Reproduce the whole of the records exactly, and make sure no picture is carried into the result.

**SUPPLIED DATA**.

<<<<

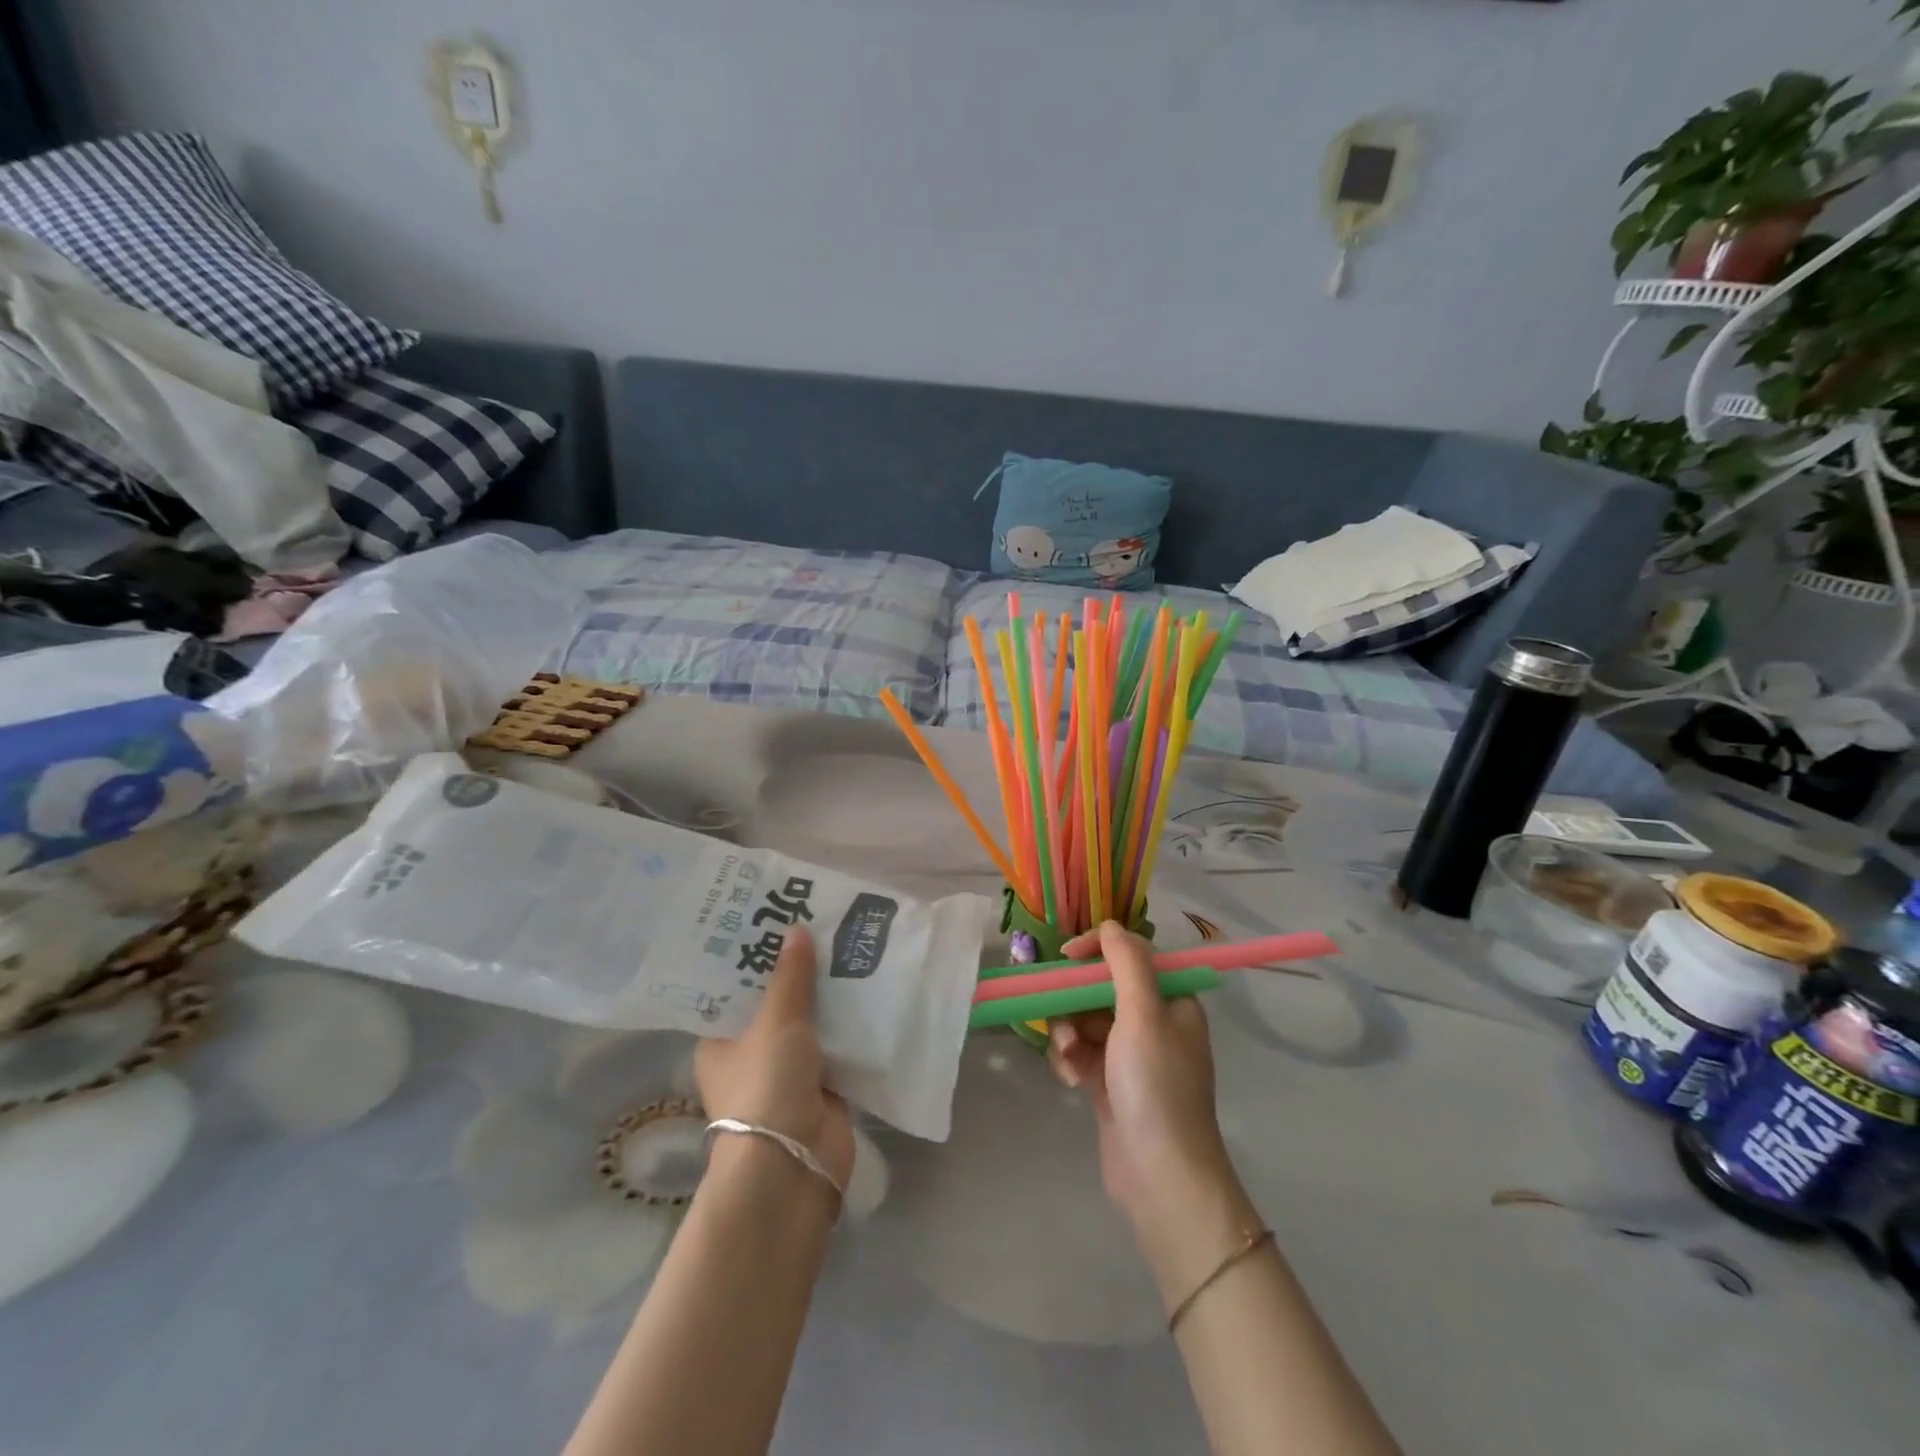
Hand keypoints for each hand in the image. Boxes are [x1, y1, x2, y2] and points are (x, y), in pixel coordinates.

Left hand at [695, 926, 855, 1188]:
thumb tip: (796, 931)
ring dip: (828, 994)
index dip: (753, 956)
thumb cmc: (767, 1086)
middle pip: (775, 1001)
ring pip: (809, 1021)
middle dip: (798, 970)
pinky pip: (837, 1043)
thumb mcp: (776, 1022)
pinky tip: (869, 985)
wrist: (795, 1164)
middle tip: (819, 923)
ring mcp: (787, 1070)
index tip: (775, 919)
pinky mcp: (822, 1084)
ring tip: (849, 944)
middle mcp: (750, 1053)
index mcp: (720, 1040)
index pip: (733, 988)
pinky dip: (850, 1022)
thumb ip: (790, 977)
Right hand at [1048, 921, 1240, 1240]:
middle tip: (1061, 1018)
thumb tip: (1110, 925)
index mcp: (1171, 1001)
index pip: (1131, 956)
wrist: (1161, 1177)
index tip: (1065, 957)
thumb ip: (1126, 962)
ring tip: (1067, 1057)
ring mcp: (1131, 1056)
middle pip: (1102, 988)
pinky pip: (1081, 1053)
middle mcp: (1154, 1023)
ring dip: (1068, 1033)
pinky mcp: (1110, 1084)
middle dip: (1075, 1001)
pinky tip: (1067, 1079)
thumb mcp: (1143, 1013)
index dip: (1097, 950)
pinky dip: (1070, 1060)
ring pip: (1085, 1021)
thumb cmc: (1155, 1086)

>>>>

**REPLY TO THE TASK**.
Hand keypoints for each hand in the image. Boxes are [x1, y1, x2, y2] and points are (x, y), in pixel coordinates.

Left hand at [695, 926, 855, 1188]:
thumb tip: (796, 931)
ring dip: (828, 994)
index dip: (753, 956)
thumb cmc: (767, 1086)
middle pip: (775, 1001)
ring pip: (809, 1021)
middle dip: (798, 970)
pinky pip: (837, 1043)
thumb mcp: (776, 1022)
pinky tip: (869, 985)
wrist: (795, 1164)
middle tip: (819, 923)
ring mcp: (787, 1070)
index tip: (775, 919)
pinky mcp: (822, 1084)
ring tip: (849, 944)
middle mcp: (750, 1053)
index mcp: (720, 1040)
index pip: (733, 988)
pinky dip: (850, 1022)
thumb ip: (790, 977)
Right hand at [1048, 921, 1240, 1240]:
middle tip: (1061, 1018)
thumb tip: (1110, 925)
index mcp: (1171, 1001)
index pip: (1131, 956)
wrist: (1161, 1177)
index tip: (1065, 957)
thumb ip: (1126, 962)
ring tip: (1067, 1057)
ring mcp: (1131, 1056)
middle pip: (1102, 988)
pinky pip: (1081, 1053)
middle mcp: (1154, 1023)
ring dip: (1068, 1033)
pinky mcp: (1110, 1084)
middle dip: (1075, 1001)
pinky tip: (1067, 1079)
thumb mcp: (1143, 1013)
index dip: (1097, 950)
pinky dip: (1070, 1060)
ring pip: (1085, 1021)
thumb cmc: (1155, 1086)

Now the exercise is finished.